A few years ago in a city which shall be nameless, two women looked into the windows of a piano-store. In one, was an ancient instrument marked "1796"; in the other, a beautiful modern piano labeled "1896." "Why," said one of the gazers to her companion, indicating the latter, "I'd a good deal rather pay the difference for this one, wouldn't you?"

This is no wild invention of fiction, but a bald fact. So strong had the ruling passion become in that feminine heart.

Upon a friend of mine, the bargain habit has taken so powerful a hold that almost any sort of a bargain appeals to her. She is the owner of a fine parrot, yet not long ago she bought another, which had cost fifteen dollars, but was offered to her for ten. Its feathers were bedraggled and grimy, for it had followed its mistress about like a dog; it proved to be so cross that at first it had to be fed from the end of a stick; and though represented as a brilliant talker, its discourse was found to be limited to "Wow!" and "Rah! Rah!"—but it was a bargain.

To be sure, she didn't really need two parrots, but had she not saved five dollars on this one?

The most elusive kind of bargain is that set forth in alluring advertisements as a small lot, perhaps three, four, or two dozen articles of a kind, offered at a price unprecedentedly low.

When you reach the store, you are generally told that they—whatever they may be—are all gone. The other woman so often arrives earlier than you, apparently, that finally you come to doubt their existence.

Once in a while, if you are eminent among your fellows by some gift of nature, as is an acquaintance of mine, you may chase down one of these will-o'-the-wisps.

He—yes, it is he, for what woman would own to a number ten foot even for the sake of a bargain?—saw a fire sale advertised, with men's shoes offered at a dollar a pair. He went to the store. Sure enough, a fire had occurred somewhere, but not there. It was sufficiently near, however, for a fire sale.

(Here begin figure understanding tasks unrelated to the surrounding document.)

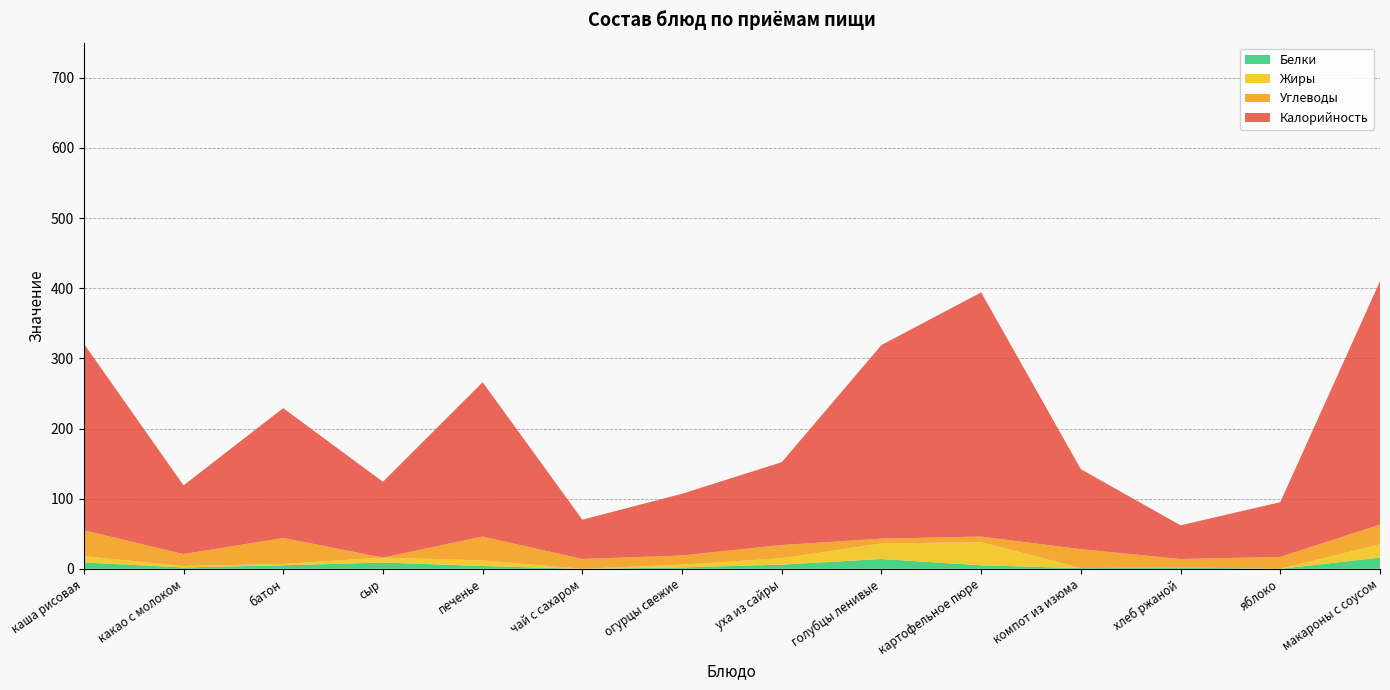

Reading right to left, extract all data points from this chart.

Калорийность: макароны с соусом=347	яблоко=78	хлеб ржаной=48	компот из изюма=114	картофельное пюре=348	голубцы ленивые=276	уха из сайры=118	огурцы свежие=88	чай с сахаром=56	печенье=220	сыр=108	батон=185	какао с молоком=98	каша рисовая=266
Углеводы: макароны с соусом=28	яблоко=17	хлеб ржаной=12	компот из изюма=27	картофельное пюре=8	голубцы ленивые=7	уха из сайры=19	огурцы свежие=13	чай с сахаром=14	печенье=34	сыр=0	батон=37	какао с молоком=17	каша рисовая=37
Жиры: макароны с соусом=19	яблоко=0	хлеб ржаной=0	компот из изюма=0	картофельное пюре=33	голубцы ленивые=22	уха из сайры=9	огурцы свежие=4	чай с сахаром=0	печенье=8	сыр=7	батон=2	какао с молоком=2	каша рисовая=9
Белки: макароны с соусом=16	яблоко=0	хлеб ржаной=2	компот из изюма=1	картофельное пюре=5	голубцы ленивые=14	уха из сайры=6	огурцы свежие=2	чай с сахаром=0	печенье=4	сыр=9	батон=5	какао с молоком=2	каша рисовая=9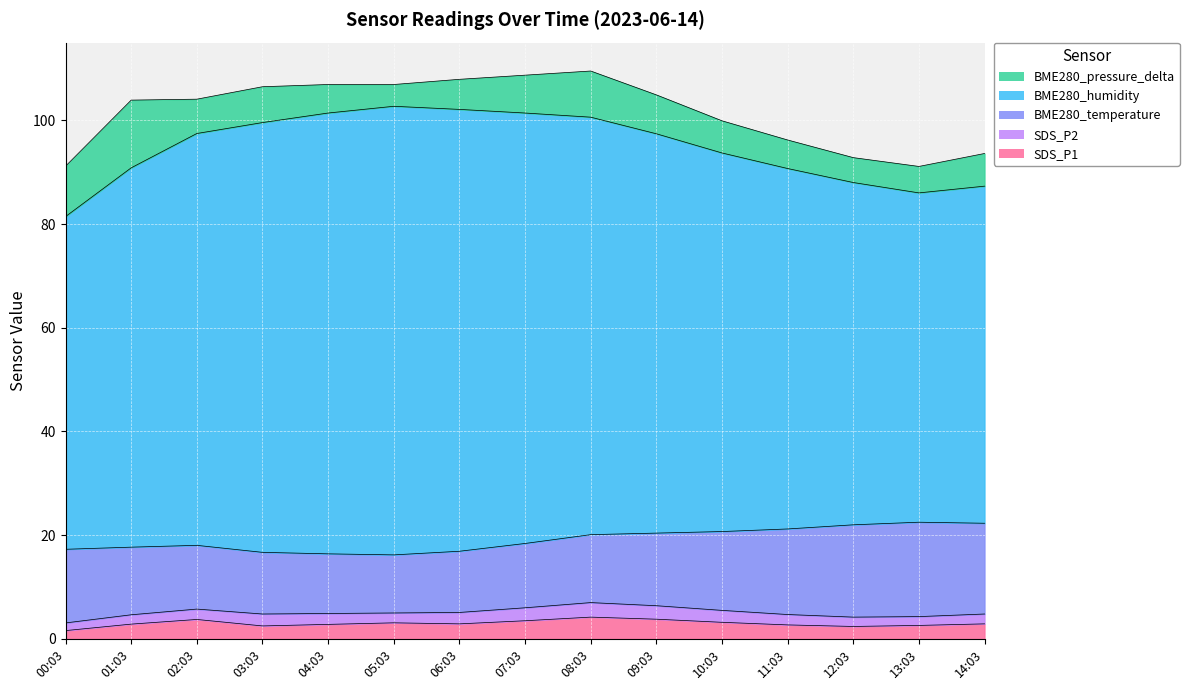

Is the value of BME280_humidity at 09:03 greater than the value of SDS_P2 at 11:03?

Yes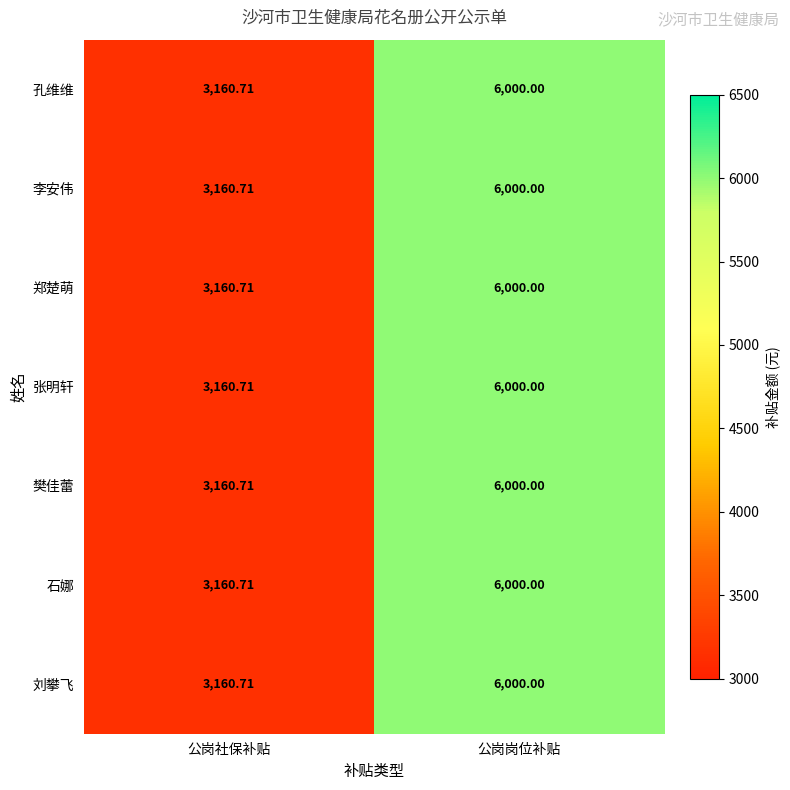

At which category is the sum across all series the highest?

公岗岗位补贴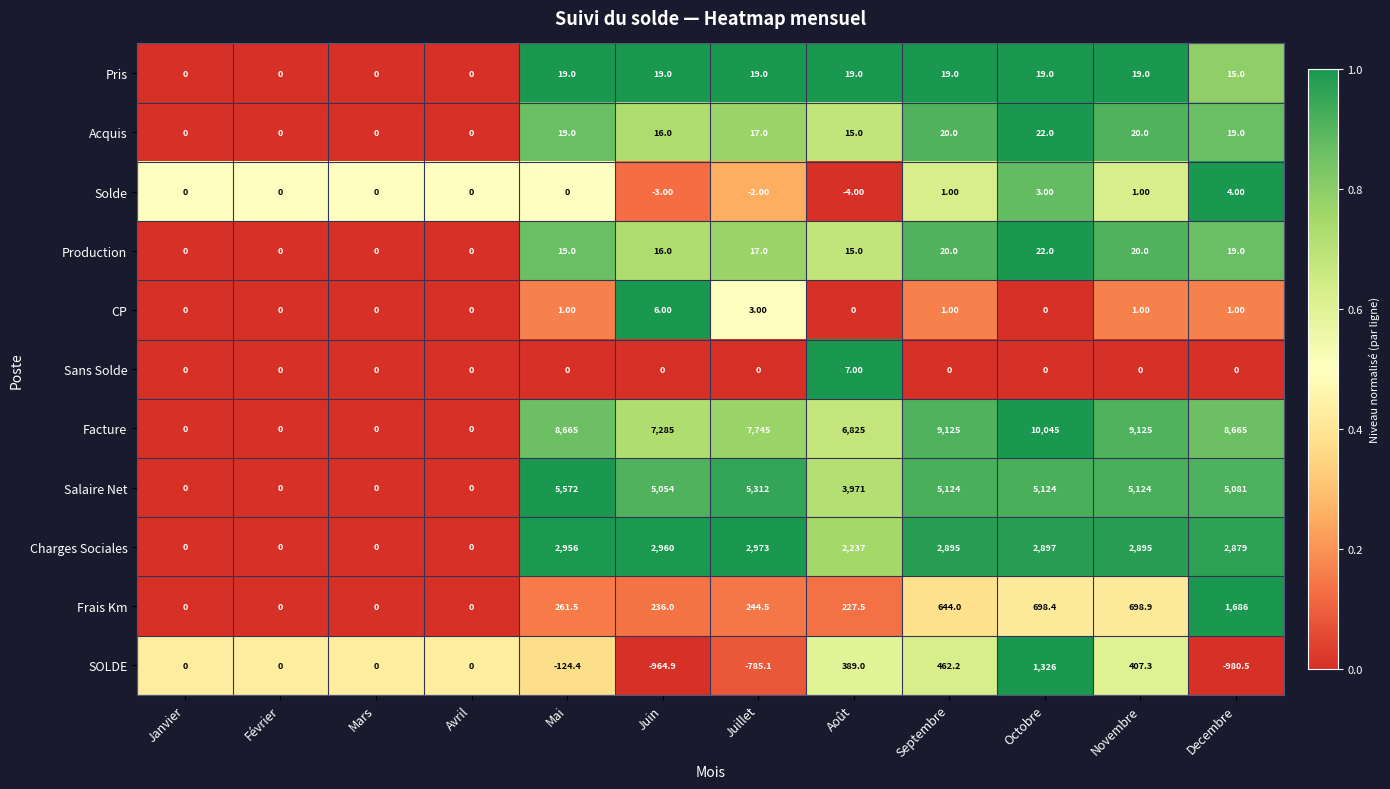

At which category does the chart reach its minimum across all series?

Decembre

A solitary box was brought out, whose edges were scorched, as by a match passed over them; within was a pair of number ten shoes. Number tens alone, whether one pair or more, I wot not, represented their gigantic fire sale. And I can not say how many men had come only to be confronted with tens, before this masculine Cinderella triumphantly filled their capacious maws with his number ten feet, and gleefully carried off what may have been the only bargain in the shop.